What do you expect to achieve with this proposal?
The proposal aims at significantly reducing the administrative burden on micro companies and will enable them to further unlock their potential for more growth and jobs. This is important, especially now in times of economic downturn. In the maximum scenario the potential saving is estimated at around EUR 6.3 billion (with a range from EUR 5.9 billion to 6.9 billion).
Aren't you afraid of eroding the single market with this proposal?
The financial reporting needs of micro entities are rather basic and the statutory accounts are not the only source of information for their stakeholders. The basic elements of book-keeping and financial reporting of micro entities, with generally straightforward transactions and reporting will remain the same regardless of the legal framework. Furthermore, only a small number of micro entities are involved in cross-border activities. The situation would not be different from many unlimited liability companies, who have never been subject to requirements of the Accounting Directives.
Is the Commission proposing to abolish bookkeeping for micro companies?
Proper bookkeeping is essential for the management of any company. Member States have bookkeeping requirements for companies and these will continue to be in place. The Commission proposal will enable Member States to align their accounting requirements to the needs of the users of micro companies' accounts, mainly creditors and tax authorities.
Will there be a great loss of activity in the accountancy profession?
An exemption from the Directives' requirements will result in cost savings for the micro entities including their external accounting and audit costs. This is likely to affect the revenues of accounting firms. However, there will be an opportunity to direct these costs towards other type of activities offered by accountants and auditors. Basic bookkeeping requirements remain untouched; some national statutory accounting rules will still be present as well as tax accounting and voluntary audit for external stakeholders, all of which will require assistance of professional accountants.
Will access to finance be more difficult for micro entities if they do not publish their accounts?

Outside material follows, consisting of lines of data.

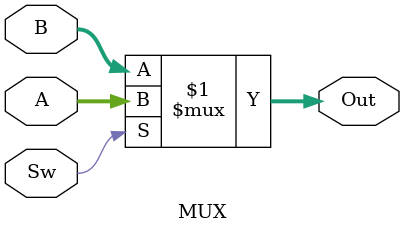
<source format=v>
module MUX(A, B, Sw, Out);
   parameter n = 0;
   
   input [n-1:0] A;
   input [n-1:0] B;
   
   input         Sw;
   
   output [n-1:0] Out;
   
   assign Out = Sw ? A : B;
   
endmodule // MUX

</source>
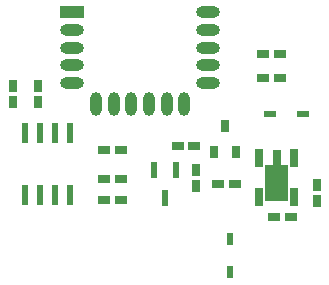
<source format=gtp>
%FSLAX25Y25*%
%MOIN*%
G70*
G01*
G75*
G04 Layer_Color=8421504*
%ADD10R,0.04134X0.02362*%
%ADD11R,0.03937X0.03150*%
%ADD12R,0.00394X0.00394*%
%ADD13O,0.07874X0.03937*%
%ADD14C,0.06000*%
%ADD15R,0.02677X0.05906*%
G04:AMPARAMS|DCode=16|XSize=65.35mil|YSize=23.23mil|CornerRadius=2.9mil|HoleSize=0mil|Usage=FLASHONLY|Rotation=270.000|XOffset=0mil|YOffset=0mil|HoleType=Round|Shape=RoundedRectangle|*
%AMROUNDEDRECTD16*
21,1,0.06535,0.01742,0,0,270.0*
21,1,0.05955,0.02323,0,0,270.0*
1,1,0.00581,-0.00871,-0.02977*
1,1,0.00581,-0.00871,0.02977*
1,1,0.00581,0.00871,0.02977*
1,1,0.00581,0.00871,-0.02977*
%
%ADD16ROUNDEDRECTD16*%
%ADD17R,0.03150X0.03937*%
%ADD18O,0.03937X0.07874*%
%ADD19R,0.07874X0.03937*%
G04:AMPARAMS|DCode=20|XSize=42.91mil|YSize=24.02mil|CornerRadius=3mil|HoleSize=0mil|Usage=FLASHONLY|Rotation=90.000|XOffset=0mil|YOffset=0mil|HoleType=Round|Shape=RoundedRectangle|*
%AMROUNDEDRECTD20*
21,1,0.04291,0.01801,0,0,90.0*
21,1,0.03691,0.02402,0,0,90.0*
1,1,0.00600,0.00901,0.01846*
1,1,0.00600,0.00901,-0.01846*
1,1,0.00600,-0.00901,-0.01846*
1,1,0.00600,-0.00901,0.01846*
%
%ADD20ROUNDEDRECTD20*%
%ADD21R,0.02362X0.04134*%
%ADD22R,0.02362X0.05709*%
%ADD23C,0.01000*%
%ADD24C,0.01181*%
%ADD25R,0.02000X0.02850*%
%ADD26R,0.01575X0.03347*%
%ADD27R,0.03937X0.10925*%
%ADD28R,0.08858X0.22736*%
%ADD29R,0.05610X0.12492*%
%ADD30R,0.02661X0.06709*%
%ADD31R,0.04035X0.08366*%
%ADD32R,0.04921X0.05512*%
%ADD33R,0.07480X0.04331*%
%ADD34R,0.04169X0.07087*%
%ADD35R,0.07501X0.26028*%
%ADD36C,0.03937*%
%ADD37R,0.03937X0.03937*%
%ADD38C,0.05906*%
%ADD39R,0.05906X0.05906*%
%ADD40C,0.01969*%
%ADD41R,0.03625X0.05150*%
%ADD42R,0.06594X0.06693*%
%ADD43C,0.00787*%
%ADD44C,0.00984*%
%ADD45C,0.00500*%
%ADD46C,0.00800*%
G36*
X105394Y43559D02*
X107854D01*
Y31551D01*
X100256D01*
Y43559D01*
X102717D01*
Y48283D01*
X105394D01*
Y43559D01*
D02*
G37*
G54D10*
X101965Y60579D02*
D03*
X112988D02*
D03*
G54D11*
X84555Y37020D02*
D03*
X90055D02*
D03*
X76555Y49925D02*
D03*
X71055D02*
D03*
X99555Y80425D02*
D03*
X105055D02*
D03*
Y72425D02*
D03*
X99555D02*
D03*
X46555Y38925D02*
D03*
X52055D02*
D03*
X46555Y31925D02*
D03*
X52055D02*
D03*
X46555Y48425D02*
D03*
X52055D02*
D03*
X103260Y25984D02*
D03*
X108760D02*
D03*
G54D13*
X81193Y70740D02*
D03*
Y76646D02*
D03*
Y82551D02*
D03*
Y88457D02*
D03*
Y94362D02*
D03*
X35917Y70740D02*
D03*
Y76646D02*
D03*
Y82551D02*
D03*
Y88457D02*
D03*
G54D14*
X104055Y38244D02*
D03*
G54D15*
X109961Y45921D02*
D03*
X98150D02*
D03*
Y32929D02*
D03*
X109961D02*
D03*
G54D16*
X35055Y54260D02*
D03*
X30055D02*
D03*
X25055D02*
D03*
X20055D02*
D03*
Y33591D02*
D03*
X25055D02*
D03*
X30055D02*
D03*
X35055D02*
D03*
G54D17*
X24555Y69925D02*
D03*
Y64425D02*
D03*
X117555Y36925D02*
D03*
Y31425D02*
D03*
X16055Y69925D02*
D03*
Y64425D02*
D03*
X77055Y41925D02*
D03*
Y36425D02*
D03*
G54D18*
X73319Y63850D02*
D03*
X67413D02*
D03*
X61508D02*
D03*
X55602D02*
D03*
X49697D02*
D03*
X43791D02*
D03*
G54D19*
X35917Y94362D02*
D03*
G54D20*
X86799Y56315D02*
D03*
X90402Y47890D02*
D03*
X83197D02*
D03*
G54D21*
X88437Y7772D02*
D03*
Y18795D02*
D03*
G54D22*
X66823Y32457D02*
D03*
X63083Y41709D02*
D03*
X70563D02*
D03*
M02*

</source>
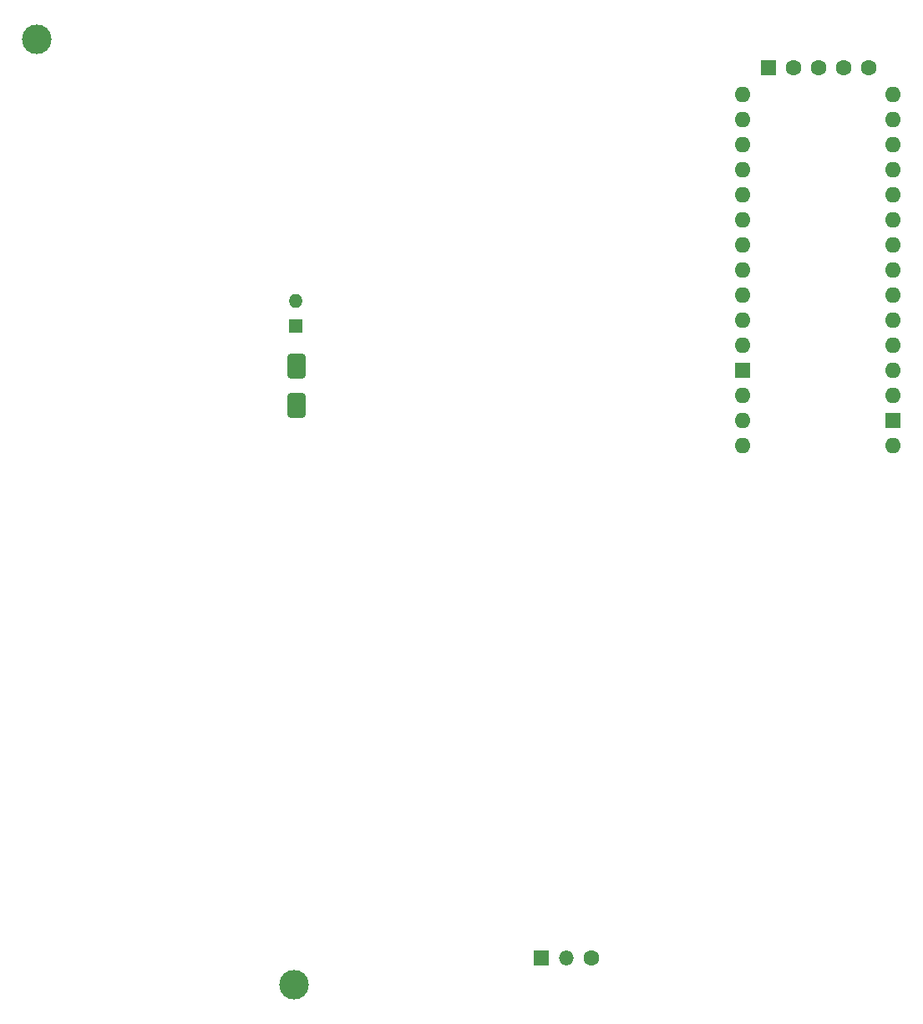
<source format=gbs>
G04 #@! TF.GenerationSoftware,KiCad,Pcbnew,9.0.6*
G04 #@! TF.CreationDate,2025-11-26T10:40:33-06:00*
G04 #@! TF.ProjectId,slu,736c752e-6b69-4636-9164-5f7063625858,rev?*
G04 #@! TF.SameCoordinates,Original*
G04 #@! TF.FileFunction,Soldermask,Bot*
G04 #@! TF.FilePolarity,Negative*
%FSLAX46Y46*%
G04 Gerber Fmt 4.6, Leading zero omitted, Abs format (unit mm)*
G04 Created by KiCad (PCBNEW 9.0.6) date 2025-11-26 10:40:33*
%MOMM*%
%LPD*%
G01*
G04 APERTURE LIST*
G04 Aperture macros list*
%AMRoundRect*
0 Rectangle with rounded corners*
0 $1 Rounding radius*
0 $2 $3 $4 $5 $6 $7 $8 $9 X,Y pos of 4 corners*
0 Add a 4 corners polygon primitive as box body*
4,1,4,$2,$3,$4,$5,$6,$7,$8,$9,$2,$3,0*
0 Add four circle primitives for the rounded corners*
1,1,$1+$1,$2,$3*
1,1,$1+$1,$4,$5*
1,1,$1+$1,$6,$7*
1,1,$1+$1,$8,$9*
0 Add four rect primitives between the rounded corners*
20,1,$1+$1,$2,$3,$4,$5,0*
20,1,$1+$1,$4,$5,$6,$7,0*
20,1,$1+$1,$6,$7,$8,$9,0*
20,1,$1+$1,$8,$9,$2,$3,0*%
G04 Aperture macros list end*
%ADD10C,3.000000*%
%ADD11O,1.400000X1.400000*%
%ADD12R,1.400000X1.400000*%
%ADD13C,1.600000*%
%ADD14O,1.500000X1.500000*%
%ADD15R,1.600000X1.600000*%
%ADD16O,1.600000X1.600000*%
%ADD17RoundRect,0.250000X0.650000X-1.000000X0.650000X1.000000X-0.650000X1.000000X-0.650000X-1.000000X0*%
G04 APERTURE END LIST*
D10*
G04 #@! TO.C,REF\u002A\u002A*
X67110000Y-50670000D03*
G04 #@! TD*
G04 #@! TO.C,REF\u002A\u002A*
X93210000Y-146460000D03*
G04 #@! TD*
D11*
G04 #@! TO.C,BATTERY*
X93395800Y-77165200D03*
D12*
X93395800Y-79705200D03*
G04 #@! TD*
D13*
G04 #@! TO.C,sw1*
X123342400Y-143738600D03*
D14*
X120802400Y-143738600D03*
D15*
X118262400Y-143738600D03*
G04 #@! TD*
G04 #@! TO.C,J1*
X141260000Y-53600000D03*
D13*
X143800000Y-53600000D03*
X146340000Y-53600000D03*
X148880000Y-53600000D03*
X151420000Y-53600000D03*
G04 #@! TD*
D16*
G04 #@! TO.C,a1*
X138650000Y-91800000D03*
X138650000Y-89260000D03*
X138650000Y-86720000D03*
D15*
X138650000Y-84180000D03*
D16*
X138650000Y-81640000D03*
X138650000Y-79100000D03*
X138650000Y-76560000D03*
X138650000Y-74020000D03*
X138650000Y-71480000D03*
X138650000Y-68940000D03*
X138650000Y-66400000D03*
X138650000Y-63860000D03*
X138650000Y-61320000D03*
X138650000Y-58780000D03*
X138650000Y-56240000D03*
X153890000Y-56240000D03*
X153890000Y-58780000D03*
X153890000Y-61320000D03*
X153890000Y-63860000D03*
X153890000Y-66400000D03*
X153890000Y-68940000D03*
X153890000Y-71480000D03*
X153890000Y-74020000D03*
X153890000Y-76560000D03*
X153890000Y-79100000D03*
X153890000Y-81640000D03*
X153890000Y-84180000D03*
X153890000Y-86720000D03*
D15*
X153890000Y-89260000D03*
D16*
X153890000Y-91800000D03*
G04 #@! TD*
D17*
G04 #@! TO.C,DIODE*
X93472000Y-87794600D03*
X93472000Y-83794600D03*
G04 #@! TD*
M02*

</source>
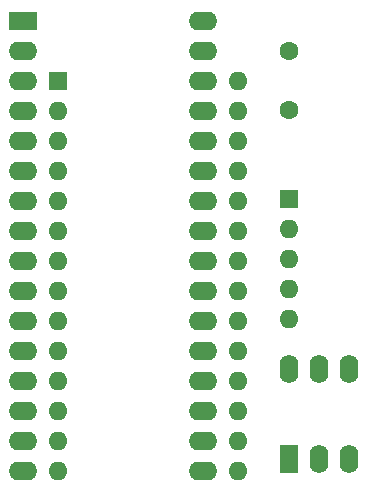
<source format=gbs>
%TF.GenerationSoftware,KiCad,Pcbnew,(6.0.1)*%
%TF.CreationDate,2022-01-31T15:08:43+08:00*%
%TF.ProjectId,BeeMultiROM,4265654d-756c-4746-9952-4f4d2e6b6963,rev?*%
%TF.SameCoordinates,Original*%
%TF.FileFunction,Soldermask,Bot*%
%TF.FilePolarity,Negative*%
%FSLAX46Y46*%
G04 Gerber Fmt 4.6, Leading zero omitted, Abs format (unit mm)*
G04 Created by KiCad (PCBNEW (6.0.1)) date 2022-01-31 15:08:43*
%MOMM*%
%LPD*%
G01*
G04 APERTURE LIST*
%ADD10C,1.600000*%
%ADD11O,2.400000X1.600000*%
%ADD12R,2.400000X1.600000*%
%ADD13O,1.600000X1.600000*%
%ADD14R,1.600000X1.600000*%
%ADD15R,1.600000X2.400000*%
%ADD16O,1.600000X2.400000*%
G04 APERTURE END LIST*
D10*
X161500000Y-35250000D03*
X161500000Y-30250000D03*
D11*
X154240000Y-27650000D03*
X139000000Y-65750000D03*
X154240000Y-30190000D03*
X139000000Y-63210000D03*
X154240000Y-32730000D03*
X139000000Y-60670000D03*
X154240000Y-35270000D03*
X139000000Y-58130000D03*
X154240000Y-37810000D03*
X139000000Y-55590000D03*
X154240000Y-40350000D03*
X139000000Y-53050000D03*
X154240000Y-42890000D03*
X139000000Y-50510000D03*
X154240000Y-45430000D03*
X139000000Y-47970000D03*
X154240000Y-47970000D03*
X139000000Y-45430000D03*
X154240000Y-50510000D03*
X139000000Y-42890000D03*
X154240000Y-53050000D03*
X139000000Y-40350000D03*
X154240000Y-55590000D03*
X139000000Y-37810000D03*
X154240000Y-58130000D03*
X139000000Y-35270000D03*
X154240000Y-60670000D03*
X139000000Y-32730000D03*
X154240000Y-63210000D03*
X139000000Y-30190000D03*
X154240000Y-65750000D03*
D12*
X139000000Y-27650000D03*
D13*
X157240000Y-32750000D03*
X142000000Y-65770000D03*
X157240000Y-35290000D03*
X142000000Y-63230000D03*
X157240000Y-37830000D03*
X142000000Y-60690000D03*
X157240000Y-40370000D03*
X142000000Y-58150000D03*
X157240000Y-42910000D03*
X142000000Y-55610000D03*
X157240000Y-45450000D03*
X142000000Y-53070000D03*
X157240000Y-47990000D03*
X142000000Y-50530000D03*
X157240000Y-50530000D03*
X142000000Y-47990000D03*
X157240000Y-53070000D03*
X142000000Y-45450000D03*
X157240000Y-55610000D03*
X142000000Y-42910000D03*
X157240000Y-58150000D03*
X142000000Y-40370000D03*
X157240000Y-60690000D03*
X142000000Y-37830000D03*
X157240000Y-63230000D03*
X142000000Y-35290000D03*
X157240000Y-65770000D03*
D14*
X142000000Y-32750000D03*
D15*
X161500000Y-64750000D03*
D16*
X166580000Y-57130000D03*
X164040000Y-64750000D03*
X164040000Y-57130000D03*
X166580000Y-64750000D03*
X161500000Y-57130000D03*
D13*
X161500000Y-52910000D03*
X161500000Y-50370000D03*
X161500000Y-47830000D03*
X161500000Y-45290000D03*
D14*
X161500000Y-42750000D03*
M02*

</source>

Banks are the main providers of finance to micro entities. However, the statutory accounts prepared under requirements of the Accounting Directives are often not sufficient for their information purposes. Banks usually rely on direct contacts with their clients and obtain necessary financial data directly from the owner or from the accountant of the company. Even if banks utilise public records where they are available, lack of such records generally does not prevent them from obtaining the necessary information.
Why are micro entities dealt with separately from other companies within the scope of the Fourth Directive?
The reporting needs of micro companies are fundamentally different from those of larger companies. Although the Directives contain exemptions for small and medium-sized companies from certain obligations, overall, these are often still subject to the same rules as larger companies. Complexity and wide scope of the Accounting Directives' requirements have led to extensive costs which divert resources from the core business activities of small companies. Consequently, the economic burden on the smallest enterprises is disproportional as compared to the larger enterprises.
The Commission proposal can be found on:
 In the fields of
accounting and auditing, the Fourth Council Directive (78/660/EEC,
the Accounting Directive) establishes minimum requirements for the annual
accounts of mainly limited-liability companies. It contains provisions
concerning the presentation and content of annual accounts and annual reports,
the valuation methods used, as well as their publication and audit.